> _Selected text_:
----
Dictionary<string, string> udemy = new Dictionary<string, string>();
udemy.Add("name", "Media Relations");
udemy.Add("email", "press@udemy.com");
udemy.Add("notes", "Member of the press? We'd love to hear from you.");
string js = JsonConvert.SerializeObject(udemy);
System.Diagnostics.Debug.WriteLine(js);

JSON Serialization Using Standard .NET Framework Classes

From .NET Framework v3.5 onwards, Microsoft has included JSON serialization and deserialization in the framework. Unlike the libraries mentioned above, using these classes often requires greater knowledge of the web service you are working with. Because of that, it is a slightly more advanced technique.

Deserialization of JSON-formatted data can be done through classes and methods in the System.Runtime.Serialization and System.Runtime.Serialization.Json libraries. To use them, you must first add a reference to System.Runtime.Serialization in your project, and then define the types of object you will be working with, using DataContract attributes. For example:

[DataContract]
class Udemy
{
[DataMember]
public string name;
[DataMember]
public string email;
[DataMember]
public string notes;
}

The object can then be deserialized using an instance of DataContractJsonSerializer. The following code assumes that the string variable source contains the single object from the first example in the section “A Brief Overview of JSON” above

DataContractJsonSerializer js = new DataContractJsonSerializer(typeof(Udemy));
MemoryStream stream = new MemoryStream(Encoding.UTF8.GetBytes(source));
Udemy u = (Udemy)js.ReadObject(stream);
System.Diagnostics.Debug.WriteLine(u.name);

To deserialize the array of objects from the second example in the section “A Brief Overview of JSON”, the code needs some small alterations. Here you can see how to deserialize to a List of Udemy objects instead:

DataContractJsonSerializer js = new DataContractJsonSerializer(typeof(List<Udemy>));
MemoryStream stream = new MemoryStream(Encoding.UTF8.GetBytes(source));
List<Udemy> contacts = (List<Udemy>)js.ReadObject(stream);
System.Diagnostics.Debug.WriteLine(contacts[1].name);

Serialization is a similarly straightforward process, assuming that you have spent time defining all of the structures and classes that represent the information you need to send to the server:

Udemy u = new Udemy();
u.name = "Media Relations";
u.email = "press@udemy.com";
u.notes = "Member of the press? We'd love to hear from you.";
DataContractJsonSerializer js = new DataContractJsonSerializer(typeof(Udemy));
MemoryStream stream = new MemoryStream();
js.WriteObject(stream, u);
stream.Position = 0;
System.Diagnostics.Debug.WriteLine(new StreamReader(stream).ReadToEnd());

Writing Your Own JSON Parser

Of course, it’s always possible to write your own code to convert JSON in strings to a form that you can work with in your C# application. However, this can be an extremely difficult process, sharing many similarities with compiler design, and you should give careful thought to whether this is a worthwhile task.
----
> _Exercise instructions_:
[A] Answer these from the C# JSON text:
(i) From which .NET Framework version onward has Microsoft included JSON serialization and deserialization in the framework?
(ii) To which library must a project first add a reference before using these classes?
(iii) What does the text say writing your own JSON parser shares many similarities with?
[B] List every type that the code in the C# JSON text creates an instance of with the new keyword.
[C] Pick up the C# JSON text after its final sentence and continue it.

Dataset entries
----
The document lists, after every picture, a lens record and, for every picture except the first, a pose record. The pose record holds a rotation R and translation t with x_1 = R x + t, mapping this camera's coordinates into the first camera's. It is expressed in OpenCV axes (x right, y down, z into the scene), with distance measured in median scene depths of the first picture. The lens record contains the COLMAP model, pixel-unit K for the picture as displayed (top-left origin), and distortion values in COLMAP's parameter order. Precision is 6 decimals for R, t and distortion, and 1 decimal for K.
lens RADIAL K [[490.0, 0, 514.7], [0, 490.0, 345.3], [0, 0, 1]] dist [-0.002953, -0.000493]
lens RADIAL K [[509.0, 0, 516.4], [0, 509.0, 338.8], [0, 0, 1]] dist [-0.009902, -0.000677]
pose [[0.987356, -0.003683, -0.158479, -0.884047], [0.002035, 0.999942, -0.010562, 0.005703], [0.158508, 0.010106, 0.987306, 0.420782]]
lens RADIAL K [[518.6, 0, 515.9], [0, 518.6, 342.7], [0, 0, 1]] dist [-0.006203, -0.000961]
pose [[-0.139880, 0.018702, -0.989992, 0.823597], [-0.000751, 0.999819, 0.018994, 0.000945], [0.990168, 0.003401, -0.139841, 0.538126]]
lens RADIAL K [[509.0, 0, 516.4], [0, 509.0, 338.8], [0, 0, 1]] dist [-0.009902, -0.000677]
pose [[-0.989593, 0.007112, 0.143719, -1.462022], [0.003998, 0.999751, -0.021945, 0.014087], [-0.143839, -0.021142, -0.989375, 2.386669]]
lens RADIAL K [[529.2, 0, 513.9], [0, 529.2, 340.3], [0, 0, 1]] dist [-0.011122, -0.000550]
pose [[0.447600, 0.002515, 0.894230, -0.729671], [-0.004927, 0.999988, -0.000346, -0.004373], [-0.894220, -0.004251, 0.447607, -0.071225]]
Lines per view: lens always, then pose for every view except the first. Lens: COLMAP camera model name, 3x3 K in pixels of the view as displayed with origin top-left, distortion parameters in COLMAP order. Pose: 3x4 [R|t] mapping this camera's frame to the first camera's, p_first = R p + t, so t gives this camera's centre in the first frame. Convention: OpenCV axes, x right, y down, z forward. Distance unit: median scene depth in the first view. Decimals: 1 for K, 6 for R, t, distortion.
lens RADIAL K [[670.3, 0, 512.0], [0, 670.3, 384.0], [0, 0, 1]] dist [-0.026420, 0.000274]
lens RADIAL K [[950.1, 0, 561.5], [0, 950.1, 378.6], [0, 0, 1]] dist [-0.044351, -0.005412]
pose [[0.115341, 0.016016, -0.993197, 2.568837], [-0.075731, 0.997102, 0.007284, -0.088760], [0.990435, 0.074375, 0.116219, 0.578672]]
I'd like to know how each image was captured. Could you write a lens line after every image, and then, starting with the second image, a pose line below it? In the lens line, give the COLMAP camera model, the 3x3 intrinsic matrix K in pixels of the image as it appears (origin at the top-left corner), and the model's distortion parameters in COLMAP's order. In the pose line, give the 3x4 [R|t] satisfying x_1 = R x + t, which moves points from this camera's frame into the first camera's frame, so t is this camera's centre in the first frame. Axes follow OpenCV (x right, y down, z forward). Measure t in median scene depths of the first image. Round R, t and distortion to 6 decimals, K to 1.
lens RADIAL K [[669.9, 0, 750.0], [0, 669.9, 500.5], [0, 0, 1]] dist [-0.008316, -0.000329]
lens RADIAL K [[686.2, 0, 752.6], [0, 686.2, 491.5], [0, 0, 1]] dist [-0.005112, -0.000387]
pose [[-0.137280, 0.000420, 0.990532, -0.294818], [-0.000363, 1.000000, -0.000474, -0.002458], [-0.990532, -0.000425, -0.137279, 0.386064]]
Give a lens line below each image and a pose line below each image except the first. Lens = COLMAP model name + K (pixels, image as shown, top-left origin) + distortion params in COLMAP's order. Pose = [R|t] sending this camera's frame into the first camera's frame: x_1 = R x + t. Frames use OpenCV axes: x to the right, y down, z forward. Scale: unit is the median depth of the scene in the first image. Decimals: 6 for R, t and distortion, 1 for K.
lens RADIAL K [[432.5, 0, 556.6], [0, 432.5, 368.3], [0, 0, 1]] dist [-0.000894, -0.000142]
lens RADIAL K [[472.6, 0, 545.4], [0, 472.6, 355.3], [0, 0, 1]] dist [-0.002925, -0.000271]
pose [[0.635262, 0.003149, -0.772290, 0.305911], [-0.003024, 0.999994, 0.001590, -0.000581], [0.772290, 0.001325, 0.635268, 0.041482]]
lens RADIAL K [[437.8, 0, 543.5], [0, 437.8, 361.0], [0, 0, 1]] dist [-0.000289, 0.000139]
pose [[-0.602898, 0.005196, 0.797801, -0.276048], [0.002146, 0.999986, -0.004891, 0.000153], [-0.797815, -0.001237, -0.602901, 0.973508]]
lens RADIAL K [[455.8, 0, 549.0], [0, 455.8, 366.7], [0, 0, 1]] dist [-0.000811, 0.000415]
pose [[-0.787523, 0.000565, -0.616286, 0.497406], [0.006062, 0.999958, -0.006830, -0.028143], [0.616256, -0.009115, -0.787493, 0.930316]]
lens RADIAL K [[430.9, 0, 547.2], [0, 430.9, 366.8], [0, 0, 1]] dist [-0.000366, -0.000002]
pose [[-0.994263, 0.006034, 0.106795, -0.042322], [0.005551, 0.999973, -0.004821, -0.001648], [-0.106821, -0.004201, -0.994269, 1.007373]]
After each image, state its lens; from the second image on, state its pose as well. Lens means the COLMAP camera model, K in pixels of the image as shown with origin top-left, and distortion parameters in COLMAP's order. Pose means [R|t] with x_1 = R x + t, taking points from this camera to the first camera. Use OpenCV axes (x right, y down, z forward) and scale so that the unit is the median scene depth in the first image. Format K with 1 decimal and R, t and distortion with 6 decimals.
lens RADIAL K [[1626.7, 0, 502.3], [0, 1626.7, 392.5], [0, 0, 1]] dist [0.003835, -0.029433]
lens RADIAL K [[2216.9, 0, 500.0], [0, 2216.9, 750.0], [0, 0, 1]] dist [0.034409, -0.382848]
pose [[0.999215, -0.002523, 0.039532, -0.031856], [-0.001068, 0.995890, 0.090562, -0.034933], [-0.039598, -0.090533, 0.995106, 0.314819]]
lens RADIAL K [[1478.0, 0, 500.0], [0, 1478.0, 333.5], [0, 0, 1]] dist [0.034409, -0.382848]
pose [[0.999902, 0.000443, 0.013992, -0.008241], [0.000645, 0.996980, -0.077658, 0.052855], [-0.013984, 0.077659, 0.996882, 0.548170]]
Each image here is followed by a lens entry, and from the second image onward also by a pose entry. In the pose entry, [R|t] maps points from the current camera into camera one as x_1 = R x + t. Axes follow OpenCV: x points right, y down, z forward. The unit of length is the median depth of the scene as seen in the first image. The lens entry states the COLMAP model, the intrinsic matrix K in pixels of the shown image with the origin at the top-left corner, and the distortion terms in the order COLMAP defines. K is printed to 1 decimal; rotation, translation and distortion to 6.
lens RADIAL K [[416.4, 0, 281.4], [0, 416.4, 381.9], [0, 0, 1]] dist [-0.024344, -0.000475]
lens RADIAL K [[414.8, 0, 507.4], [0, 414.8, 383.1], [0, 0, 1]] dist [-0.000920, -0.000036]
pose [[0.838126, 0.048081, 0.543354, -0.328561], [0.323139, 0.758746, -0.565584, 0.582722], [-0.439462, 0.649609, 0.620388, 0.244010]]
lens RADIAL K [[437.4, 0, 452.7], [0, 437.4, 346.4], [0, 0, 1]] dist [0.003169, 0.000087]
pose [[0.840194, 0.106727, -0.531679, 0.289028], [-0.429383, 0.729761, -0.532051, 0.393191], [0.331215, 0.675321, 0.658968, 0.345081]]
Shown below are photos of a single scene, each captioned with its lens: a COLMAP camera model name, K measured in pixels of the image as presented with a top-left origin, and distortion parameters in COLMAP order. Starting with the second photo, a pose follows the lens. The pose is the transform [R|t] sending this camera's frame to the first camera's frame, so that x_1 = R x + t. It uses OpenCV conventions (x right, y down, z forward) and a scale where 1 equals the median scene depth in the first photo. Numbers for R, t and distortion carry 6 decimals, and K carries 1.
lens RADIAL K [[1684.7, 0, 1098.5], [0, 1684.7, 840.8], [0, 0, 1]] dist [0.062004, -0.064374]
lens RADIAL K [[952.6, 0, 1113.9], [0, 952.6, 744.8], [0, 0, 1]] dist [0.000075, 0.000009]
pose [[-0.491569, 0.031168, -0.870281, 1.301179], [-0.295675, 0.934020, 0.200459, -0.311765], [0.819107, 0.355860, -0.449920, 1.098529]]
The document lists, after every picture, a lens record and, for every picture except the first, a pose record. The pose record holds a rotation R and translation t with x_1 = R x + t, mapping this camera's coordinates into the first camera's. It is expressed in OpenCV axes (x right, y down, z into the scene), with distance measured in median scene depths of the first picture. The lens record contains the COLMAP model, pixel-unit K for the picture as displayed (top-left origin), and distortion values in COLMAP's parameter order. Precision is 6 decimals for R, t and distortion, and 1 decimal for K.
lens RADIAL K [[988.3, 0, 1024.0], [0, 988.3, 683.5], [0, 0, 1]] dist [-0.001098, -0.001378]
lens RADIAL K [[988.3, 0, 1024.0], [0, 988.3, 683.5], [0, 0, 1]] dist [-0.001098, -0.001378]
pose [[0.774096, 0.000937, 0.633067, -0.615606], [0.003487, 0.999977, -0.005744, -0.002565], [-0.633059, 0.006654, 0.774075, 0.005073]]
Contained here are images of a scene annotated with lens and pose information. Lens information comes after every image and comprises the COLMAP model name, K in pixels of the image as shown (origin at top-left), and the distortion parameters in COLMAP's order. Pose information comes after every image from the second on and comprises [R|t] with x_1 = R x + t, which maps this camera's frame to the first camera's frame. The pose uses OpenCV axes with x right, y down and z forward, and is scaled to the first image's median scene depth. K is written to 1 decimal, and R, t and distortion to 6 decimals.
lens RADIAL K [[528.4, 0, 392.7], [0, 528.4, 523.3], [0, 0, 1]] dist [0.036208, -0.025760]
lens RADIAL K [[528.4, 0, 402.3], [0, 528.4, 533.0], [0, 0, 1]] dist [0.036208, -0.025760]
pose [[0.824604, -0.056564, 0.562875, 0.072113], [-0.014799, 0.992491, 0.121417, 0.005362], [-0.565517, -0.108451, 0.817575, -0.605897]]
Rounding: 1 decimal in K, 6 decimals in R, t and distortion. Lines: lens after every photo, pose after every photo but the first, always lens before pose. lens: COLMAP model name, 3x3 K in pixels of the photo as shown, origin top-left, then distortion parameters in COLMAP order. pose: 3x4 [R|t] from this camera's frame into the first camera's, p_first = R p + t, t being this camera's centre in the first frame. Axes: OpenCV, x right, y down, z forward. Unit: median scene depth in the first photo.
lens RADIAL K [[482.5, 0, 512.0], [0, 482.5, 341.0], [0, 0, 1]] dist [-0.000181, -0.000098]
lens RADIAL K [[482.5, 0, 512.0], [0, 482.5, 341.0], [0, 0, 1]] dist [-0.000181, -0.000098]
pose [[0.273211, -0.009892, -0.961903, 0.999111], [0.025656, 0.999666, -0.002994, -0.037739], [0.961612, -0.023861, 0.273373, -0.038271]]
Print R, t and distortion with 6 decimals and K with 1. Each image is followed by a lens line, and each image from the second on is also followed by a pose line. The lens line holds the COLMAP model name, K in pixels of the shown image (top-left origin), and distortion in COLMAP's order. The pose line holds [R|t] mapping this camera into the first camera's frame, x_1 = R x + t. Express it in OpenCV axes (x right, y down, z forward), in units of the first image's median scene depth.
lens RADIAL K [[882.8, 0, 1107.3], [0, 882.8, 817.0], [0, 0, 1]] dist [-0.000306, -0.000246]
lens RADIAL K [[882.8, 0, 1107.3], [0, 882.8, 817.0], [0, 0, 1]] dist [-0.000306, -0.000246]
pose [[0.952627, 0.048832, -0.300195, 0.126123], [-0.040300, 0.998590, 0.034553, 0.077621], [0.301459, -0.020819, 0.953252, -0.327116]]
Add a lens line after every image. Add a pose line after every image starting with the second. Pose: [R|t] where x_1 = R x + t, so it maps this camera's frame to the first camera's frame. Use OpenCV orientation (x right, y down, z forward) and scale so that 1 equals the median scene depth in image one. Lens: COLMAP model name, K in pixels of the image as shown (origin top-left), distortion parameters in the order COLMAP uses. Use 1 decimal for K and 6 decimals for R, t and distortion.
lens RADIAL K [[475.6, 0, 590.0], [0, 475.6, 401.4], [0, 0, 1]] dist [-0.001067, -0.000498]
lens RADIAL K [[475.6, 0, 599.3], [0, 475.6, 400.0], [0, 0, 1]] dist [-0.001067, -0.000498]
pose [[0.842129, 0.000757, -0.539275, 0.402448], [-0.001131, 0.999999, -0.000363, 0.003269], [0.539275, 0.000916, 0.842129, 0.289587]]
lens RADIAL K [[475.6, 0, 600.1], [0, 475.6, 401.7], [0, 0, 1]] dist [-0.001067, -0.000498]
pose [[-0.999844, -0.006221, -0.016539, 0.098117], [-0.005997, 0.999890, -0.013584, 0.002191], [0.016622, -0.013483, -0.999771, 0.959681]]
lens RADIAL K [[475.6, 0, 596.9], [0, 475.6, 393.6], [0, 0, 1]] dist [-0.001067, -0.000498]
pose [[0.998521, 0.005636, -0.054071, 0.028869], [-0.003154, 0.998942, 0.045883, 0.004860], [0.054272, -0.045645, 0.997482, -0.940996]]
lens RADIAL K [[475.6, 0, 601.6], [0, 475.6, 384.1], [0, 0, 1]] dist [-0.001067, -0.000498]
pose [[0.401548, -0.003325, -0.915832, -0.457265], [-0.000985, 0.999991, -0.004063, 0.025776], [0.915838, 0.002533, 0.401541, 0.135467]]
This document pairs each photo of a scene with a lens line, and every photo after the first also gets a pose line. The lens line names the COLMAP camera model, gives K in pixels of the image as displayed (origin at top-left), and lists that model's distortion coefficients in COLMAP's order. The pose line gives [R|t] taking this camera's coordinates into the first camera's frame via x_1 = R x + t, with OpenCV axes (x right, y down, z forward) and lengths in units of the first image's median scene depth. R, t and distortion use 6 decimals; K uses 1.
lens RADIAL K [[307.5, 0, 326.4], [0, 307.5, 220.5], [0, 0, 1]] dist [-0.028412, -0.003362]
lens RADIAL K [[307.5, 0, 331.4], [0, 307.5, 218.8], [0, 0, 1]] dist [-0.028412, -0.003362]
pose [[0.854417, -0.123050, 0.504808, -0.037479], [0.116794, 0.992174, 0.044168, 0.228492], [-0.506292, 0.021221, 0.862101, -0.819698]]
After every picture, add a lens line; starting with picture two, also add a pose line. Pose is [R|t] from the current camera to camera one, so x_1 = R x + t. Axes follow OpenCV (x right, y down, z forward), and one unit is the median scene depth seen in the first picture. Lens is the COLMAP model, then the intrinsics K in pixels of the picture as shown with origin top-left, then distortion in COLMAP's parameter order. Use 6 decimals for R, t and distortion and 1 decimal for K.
----
> _Answers by item number_:
[A]
(i) .NET Framework v3.5
(ii) System.Runtime.Serialization
(iii) Compiler design

[B]
Dictionary<string, string>
DataContractJsonSerializer
MemoryStream
Udemy
StreamReader

[C]
In compiler design, a “lexer” (or lexical analyzer) takes source code in a text file and “parses” it into a hierarchical tree of “tokens”. It has to deal with whitespace issues, checking for errors, and deciding what words or symbols represent in the context of the language. This is very similar to the process you would need to build a JSON parser. With the information parsed to a tree, you would traverse the tree and build up your object’s structure.

Very few people write lexers anymore. Instead, programs called “parser generators” are used to generate source code for a lexer that you can incorporate into your application. For C# developers, CsLex by Brad Merrill can be used to take a specification of the language (written in a text file) and generate C# source code that can understand that language. But that still leaves you with a lot of work to do to actually process the tokens into a usable object, and even writing the language specification file can be a time-consuming and difficult process.

Recommendations

In most cases, using a JSON library will be the easiest way of working with JSON-formatted data in C#. In situations where you don’t want to use a third-party library, and have a good understanding of how data is structured in the web service, using the standard .NET Framework libraries would be a good option.